→ Texto do exercício:
☆ ☆ ☆ ☆ ☆

Apesar de tudo isso, a defesa insistia ainda em outra questão: o tempo que o corpo demorou para ser transportado. Após a descoberta, o cadáver foi encaminhado para o IML de Paranaguá – cidade que fica a cerca de uma hora e meia de distância de Guaratuba. De lá, ele seguiu para Curitiba, uma viagem que tem essa mesma duração.
LINHA DO TEMPO DA DEFESA
Sobre a demora do transporte do corpo e as supostas inconsistências sobre as roupas encontradas com ele, o advogado de defesa Magnus Kaminski criou uma linha do tempo. Ela está presente em um documento redigido por ele em 9 de março de 1993. Acompanhe-a abaixo:
• Dia 11 de Abril de 1992, 10h30: o corpo é encontrado;
• 13h30: o Instituto de Criminalística vai até o matagal, tira fotos e relata o processo em laudo. O corpo, que vestia uma cueca Zorba e um calção, é então liberado para ser levado ao IML de Paranaguá;
• 17h40: o corpo chega ao IML de Paranaguá, transportado por uma empresa funerária chamada Medianeira, sem o acompanhamento de autoridades. Há relatos de que o cadáver estava nu nesse momento, ao passo que funcionários do Instituto negavam terem mexido nele;
• 20h30: o corpo é retirado do IML de Paranaguá com destino à Curitiba, também pela Funerária Medianeira, mais uma vez sem a participação de autoridades. Esse trajeto leva cerca de uma hora e meia;
• No entanto, o corpo só é registrado no IML da capital às 7h35 do dia 12 de Abril de 1992, o que resulta em um período de 11 horas de trânsito entre as duas cidades.
No documento, Kaminski ainda dizia que tentou encontrar o motorista da Funerária Medianeira para que ele explicasse a confusão, mas não obteve êxito na busca. O rapaz, de nome César Samuel Ruppel, havia falecido subitamente em Guaratuba no dia 23 de outubro de 1992.

☆ ☆ ☆ ☆ ☆

→ Material apresentado:
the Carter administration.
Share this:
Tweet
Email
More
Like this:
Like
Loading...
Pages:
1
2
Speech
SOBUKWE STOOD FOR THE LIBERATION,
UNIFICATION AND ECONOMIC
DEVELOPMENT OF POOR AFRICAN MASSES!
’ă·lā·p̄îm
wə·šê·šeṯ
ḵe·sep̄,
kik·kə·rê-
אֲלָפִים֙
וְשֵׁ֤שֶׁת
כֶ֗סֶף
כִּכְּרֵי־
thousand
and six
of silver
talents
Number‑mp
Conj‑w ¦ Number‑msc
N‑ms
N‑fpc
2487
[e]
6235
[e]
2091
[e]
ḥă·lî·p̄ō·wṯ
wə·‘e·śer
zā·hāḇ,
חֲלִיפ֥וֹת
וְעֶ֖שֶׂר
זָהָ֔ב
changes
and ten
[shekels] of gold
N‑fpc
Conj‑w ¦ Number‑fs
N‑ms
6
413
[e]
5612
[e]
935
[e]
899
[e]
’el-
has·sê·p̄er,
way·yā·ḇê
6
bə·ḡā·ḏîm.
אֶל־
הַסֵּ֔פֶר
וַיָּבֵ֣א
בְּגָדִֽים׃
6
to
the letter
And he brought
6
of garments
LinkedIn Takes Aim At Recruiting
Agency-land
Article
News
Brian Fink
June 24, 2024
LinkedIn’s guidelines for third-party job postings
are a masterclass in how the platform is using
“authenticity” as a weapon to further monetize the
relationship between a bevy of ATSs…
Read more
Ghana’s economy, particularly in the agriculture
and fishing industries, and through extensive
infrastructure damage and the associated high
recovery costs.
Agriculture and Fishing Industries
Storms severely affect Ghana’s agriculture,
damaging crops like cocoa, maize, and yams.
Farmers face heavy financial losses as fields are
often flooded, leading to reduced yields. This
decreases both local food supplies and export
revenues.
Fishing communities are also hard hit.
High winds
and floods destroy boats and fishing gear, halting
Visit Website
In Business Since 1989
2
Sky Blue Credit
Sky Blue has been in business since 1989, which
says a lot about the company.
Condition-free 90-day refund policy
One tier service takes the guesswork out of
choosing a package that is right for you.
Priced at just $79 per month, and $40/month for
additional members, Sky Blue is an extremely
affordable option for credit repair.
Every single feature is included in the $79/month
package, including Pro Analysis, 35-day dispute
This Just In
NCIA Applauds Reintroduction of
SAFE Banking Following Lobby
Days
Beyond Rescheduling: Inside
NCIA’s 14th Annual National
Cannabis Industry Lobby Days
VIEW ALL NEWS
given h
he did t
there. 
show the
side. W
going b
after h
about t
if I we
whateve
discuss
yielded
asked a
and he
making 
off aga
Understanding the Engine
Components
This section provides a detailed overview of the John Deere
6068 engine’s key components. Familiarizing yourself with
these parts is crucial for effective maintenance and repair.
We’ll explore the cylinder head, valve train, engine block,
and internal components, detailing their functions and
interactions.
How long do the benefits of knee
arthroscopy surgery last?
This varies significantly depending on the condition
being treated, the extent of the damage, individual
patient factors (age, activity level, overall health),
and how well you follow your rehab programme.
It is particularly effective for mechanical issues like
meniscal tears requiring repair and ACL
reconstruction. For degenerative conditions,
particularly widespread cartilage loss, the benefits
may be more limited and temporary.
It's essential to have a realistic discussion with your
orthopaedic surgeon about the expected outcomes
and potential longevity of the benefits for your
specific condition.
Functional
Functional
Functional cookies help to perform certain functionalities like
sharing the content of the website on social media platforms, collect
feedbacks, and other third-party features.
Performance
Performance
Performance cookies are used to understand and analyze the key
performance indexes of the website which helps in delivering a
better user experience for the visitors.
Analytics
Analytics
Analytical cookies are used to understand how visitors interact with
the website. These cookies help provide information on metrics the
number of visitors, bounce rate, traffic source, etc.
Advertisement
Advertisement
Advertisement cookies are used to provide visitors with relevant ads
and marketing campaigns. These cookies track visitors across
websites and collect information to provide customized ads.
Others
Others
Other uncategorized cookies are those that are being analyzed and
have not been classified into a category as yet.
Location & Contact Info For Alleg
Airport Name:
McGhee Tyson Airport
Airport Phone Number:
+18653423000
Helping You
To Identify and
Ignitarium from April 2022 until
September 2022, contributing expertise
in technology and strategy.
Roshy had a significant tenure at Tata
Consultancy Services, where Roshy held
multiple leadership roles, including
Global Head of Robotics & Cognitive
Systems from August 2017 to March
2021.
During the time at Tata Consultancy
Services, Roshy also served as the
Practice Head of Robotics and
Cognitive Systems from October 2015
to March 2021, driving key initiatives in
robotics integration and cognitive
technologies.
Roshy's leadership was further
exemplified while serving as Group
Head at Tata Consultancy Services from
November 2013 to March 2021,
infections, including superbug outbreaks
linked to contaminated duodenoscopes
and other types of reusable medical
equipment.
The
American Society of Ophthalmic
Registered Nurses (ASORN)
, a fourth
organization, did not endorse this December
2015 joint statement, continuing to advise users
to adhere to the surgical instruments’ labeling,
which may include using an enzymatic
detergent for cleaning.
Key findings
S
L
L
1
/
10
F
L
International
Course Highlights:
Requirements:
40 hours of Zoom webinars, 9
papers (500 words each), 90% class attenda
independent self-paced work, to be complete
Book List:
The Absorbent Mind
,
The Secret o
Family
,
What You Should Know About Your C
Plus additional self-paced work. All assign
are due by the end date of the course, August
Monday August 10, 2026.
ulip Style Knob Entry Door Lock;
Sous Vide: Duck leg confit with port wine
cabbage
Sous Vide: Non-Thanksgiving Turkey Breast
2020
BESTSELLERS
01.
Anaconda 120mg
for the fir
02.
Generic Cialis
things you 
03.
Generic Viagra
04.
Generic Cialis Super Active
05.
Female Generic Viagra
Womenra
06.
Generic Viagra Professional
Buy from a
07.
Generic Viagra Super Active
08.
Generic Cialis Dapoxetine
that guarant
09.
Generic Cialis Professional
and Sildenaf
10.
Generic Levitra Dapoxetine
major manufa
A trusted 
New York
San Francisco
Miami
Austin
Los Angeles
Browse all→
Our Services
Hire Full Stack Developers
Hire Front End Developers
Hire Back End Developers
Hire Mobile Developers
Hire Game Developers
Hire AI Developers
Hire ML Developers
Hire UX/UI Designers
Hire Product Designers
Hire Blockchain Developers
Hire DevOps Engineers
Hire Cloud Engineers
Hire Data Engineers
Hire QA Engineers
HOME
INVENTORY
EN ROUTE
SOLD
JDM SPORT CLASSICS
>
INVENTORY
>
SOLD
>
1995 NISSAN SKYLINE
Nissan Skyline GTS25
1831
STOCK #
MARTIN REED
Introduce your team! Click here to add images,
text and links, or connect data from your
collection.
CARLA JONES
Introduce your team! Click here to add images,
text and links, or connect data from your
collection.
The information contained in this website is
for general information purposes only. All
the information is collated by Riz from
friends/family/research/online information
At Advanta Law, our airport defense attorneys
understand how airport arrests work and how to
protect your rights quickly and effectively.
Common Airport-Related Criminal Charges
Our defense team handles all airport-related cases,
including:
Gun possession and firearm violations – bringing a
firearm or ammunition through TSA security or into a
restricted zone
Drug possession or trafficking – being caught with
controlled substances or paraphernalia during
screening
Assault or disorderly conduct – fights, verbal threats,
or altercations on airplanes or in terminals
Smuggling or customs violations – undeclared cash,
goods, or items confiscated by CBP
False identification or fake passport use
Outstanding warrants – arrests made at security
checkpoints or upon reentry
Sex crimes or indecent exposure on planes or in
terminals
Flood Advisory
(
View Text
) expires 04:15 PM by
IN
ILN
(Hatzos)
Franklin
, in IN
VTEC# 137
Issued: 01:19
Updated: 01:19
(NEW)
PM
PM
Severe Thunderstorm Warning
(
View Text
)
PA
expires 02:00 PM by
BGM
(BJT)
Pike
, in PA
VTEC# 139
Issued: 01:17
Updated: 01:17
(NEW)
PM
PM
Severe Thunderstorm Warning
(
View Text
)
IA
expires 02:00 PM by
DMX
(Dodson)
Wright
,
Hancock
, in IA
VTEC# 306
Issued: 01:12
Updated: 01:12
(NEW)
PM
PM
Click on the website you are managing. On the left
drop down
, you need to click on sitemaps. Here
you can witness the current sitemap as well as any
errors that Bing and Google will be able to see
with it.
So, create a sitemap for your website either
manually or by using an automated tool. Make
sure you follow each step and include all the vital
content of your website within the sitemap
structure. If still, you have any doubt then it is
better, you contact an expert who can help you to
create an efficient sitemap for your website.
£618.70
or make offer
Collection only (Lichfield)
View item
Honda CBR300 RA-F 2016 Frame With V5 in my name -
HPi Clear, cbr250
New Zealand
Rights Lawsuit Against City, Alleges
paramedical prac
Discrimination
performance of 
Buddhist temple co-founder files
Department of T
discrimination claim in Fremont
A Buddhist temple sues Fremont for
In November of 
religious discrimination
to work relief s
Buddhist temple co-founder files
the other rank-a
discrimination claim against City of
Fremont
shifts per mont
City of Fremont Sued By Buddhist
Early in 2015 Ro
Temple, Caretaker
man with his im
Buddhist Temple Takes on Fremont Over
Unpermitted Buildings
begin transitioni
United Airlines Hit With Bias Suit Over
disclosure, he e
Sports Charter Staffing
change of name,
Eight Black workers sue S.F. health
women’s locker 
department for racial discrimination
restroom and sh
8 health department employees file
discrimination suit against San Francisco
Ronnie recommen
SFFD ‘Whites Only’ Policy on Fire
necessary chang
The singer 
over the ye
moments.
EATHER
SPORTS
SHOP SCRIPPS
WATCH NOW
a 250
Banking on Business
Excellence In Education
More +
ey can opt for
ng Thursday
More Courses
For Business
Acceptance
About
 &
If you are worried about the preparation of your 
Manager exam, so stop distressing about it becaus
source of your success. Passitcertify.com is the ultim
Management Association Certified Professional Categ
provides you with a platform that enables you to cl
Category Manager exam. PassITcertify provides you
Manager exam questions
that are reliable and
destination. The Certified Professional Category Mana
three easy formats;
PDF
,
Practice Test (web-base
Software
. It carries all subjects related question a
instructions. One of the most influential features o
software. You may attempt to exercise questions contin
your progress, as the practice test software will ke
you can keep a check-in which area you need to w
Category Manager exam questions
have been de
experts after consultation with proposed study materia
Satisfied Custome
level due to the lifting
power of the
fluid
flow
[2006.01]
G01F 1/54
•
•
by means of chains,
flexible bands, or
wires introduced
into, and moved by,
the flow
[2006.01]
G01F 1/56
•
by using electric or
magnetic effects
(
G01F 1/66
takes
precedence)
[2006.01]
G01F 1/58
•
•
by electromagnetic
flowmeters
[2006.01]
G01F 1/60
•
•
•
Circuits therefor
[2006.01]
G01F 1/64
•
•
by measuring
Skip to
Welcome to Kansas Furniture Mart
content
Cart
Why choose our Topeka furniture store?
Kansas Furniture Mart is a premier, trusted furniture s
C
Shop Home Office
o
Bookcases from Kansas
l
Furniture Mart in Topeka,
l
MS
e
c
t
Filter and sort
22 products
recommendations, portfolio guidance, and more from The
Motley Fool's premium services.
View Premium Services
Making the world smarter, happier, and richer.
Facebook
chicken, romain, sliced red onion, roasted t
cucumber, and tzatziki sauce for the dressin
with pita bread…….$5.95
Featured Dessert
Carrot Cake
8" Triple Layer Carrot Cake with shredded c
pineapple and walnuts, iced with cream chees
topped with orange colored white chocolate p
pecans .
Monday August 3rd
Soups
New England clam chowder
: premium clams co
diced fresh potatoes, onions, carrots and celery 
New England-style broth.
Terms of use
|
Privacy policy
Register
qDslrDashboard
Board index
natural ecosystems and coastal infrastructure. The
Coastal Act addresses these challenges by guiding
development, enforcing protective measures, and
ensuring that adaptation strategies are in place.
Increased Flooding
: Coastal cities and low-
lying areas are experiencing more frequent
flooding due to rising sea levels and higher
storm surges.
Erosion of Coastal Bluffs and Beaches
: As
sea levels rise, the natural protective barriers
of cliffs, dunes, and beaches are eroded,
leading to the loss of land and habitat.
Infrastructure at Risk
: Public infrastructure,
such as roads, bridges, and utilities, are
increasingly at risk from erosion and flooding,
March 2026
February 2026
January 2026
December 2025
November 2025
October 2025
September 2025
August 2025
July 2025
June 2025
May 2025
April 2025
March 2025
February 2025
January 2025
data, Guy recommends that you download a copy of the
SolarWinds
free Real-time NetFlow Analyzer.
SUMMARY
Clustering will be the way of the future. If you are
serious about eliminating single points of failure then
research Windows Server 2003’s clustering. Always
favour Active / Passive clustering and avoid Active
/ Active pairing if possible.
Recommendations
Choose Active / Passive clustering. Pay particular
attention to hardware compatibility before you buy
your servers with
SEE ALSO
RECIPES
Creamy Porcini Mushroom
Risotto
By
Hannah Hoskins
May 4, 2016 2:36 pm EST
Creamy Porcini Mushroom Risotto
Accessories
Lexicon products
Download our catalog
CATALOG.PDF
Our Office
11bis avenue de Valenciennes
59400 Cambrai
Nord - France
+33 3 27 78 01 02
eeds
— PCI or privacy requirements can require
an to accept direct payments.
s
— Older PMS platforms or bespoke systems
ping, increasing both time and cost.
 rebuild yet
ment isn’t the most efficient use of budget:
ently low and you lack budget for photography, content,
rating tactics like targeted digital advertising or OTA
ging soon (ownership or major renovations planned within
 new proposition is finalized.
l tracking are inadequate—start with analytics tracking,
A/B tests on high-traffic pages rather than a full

☆ ☆ ☆ ☆ ☆

→ Resolva o seguinte:
1 - Liste todos os horários que aparecem na linha do tempo da defesa, no texto sobre o transporte do corpo.
2 - Dê continuidade ao texto sobre o transporte do corpo a partir do ponto em que ele termina.

→ Respostas das tarefas:
1 - 10h30, 13h30, 17h40, 20h30 e 7h35.

2 -
TRANSPORTE DO CORPO
A mãe do motorista, Hilda Ruppel, prestou declaração em cartório no dia 17 de Novembro de 1993, para contar o que o filho havia lhe relatado na ocasião em que transportou o corpo. Na época, ela morava em Curitiba, enquanto César trabalhava em Guaratuba.
De acordo com ela, o filho levou o cadáver para o IML da capital ainda na noite do dia 11 de abril de 1992. O corpo, no entanto, só foi registrado oficialmente na manhã do dia seguinte. Portanto, segundo ela, não houve uma demora de nove ou onze horas de translado, mas sim negligência no registro.
Outra informação compartilhada por Hilda era de que César teria viajado acompanhado do pai de Evandro. Além disso, após deixar o corpo no IML de Curitiba, o motorista foi comunicado que o cadáver não seria liberado tão cedo e, por isso, recebeu ordens para voltar para Guaratuba e só buscá-lo no dia seguinte. Ele confirmou para a mãe que foi exatamente isso que fez. Na manhã do dia 12, ele visitou Hilda e relatou tudo o que havia ocorrido. O corpo ficou mais alguns dias em Curitiba, até ser liberado para o enterro em Guaratuba.
MORTE SÚBITA DO MOTORISTA
César Samuel Ruppel faleceu aos 27 anos de idade. A certidão de óbito lista três causas da morte: embolia cerebral, hipertensão arterial e obesidade – já que ele pesava 120 kg. Essa morte súbita levou Kaminski a acreditar que o motorista poderia ter sido envenenado.
Ao que tudo indica, o pedido do advogado de defesa para que a morte fosse investigada não foi atendido, e a explicação de que César faleceu de causas naturais foi aceita pelo Estado.
No júri de 1998, o médico Luis Sérgio dos Santos Marques, que aprovou o atestado de óbito do motorista, disse que não havia sinais de que César tivesse sido envenenado.
NEGLIGÊNCIA E PARANOIA
As discussões levantadas sobre o corpo podem ser entendidas como uma mistura de negligência e paranoia.
De um lado, para a acusação, apesar dos problemas nas primeiras etapas do reconhecimento, nos demais exames a identidade de Evandro seria confirmada sem sombra de dúvidas. Já para a defesa, os procedimentos que levaram a esse resultado poderiam ser fruto da incompetência das autoridades ou até mesmo de uma armação contra as Abagge.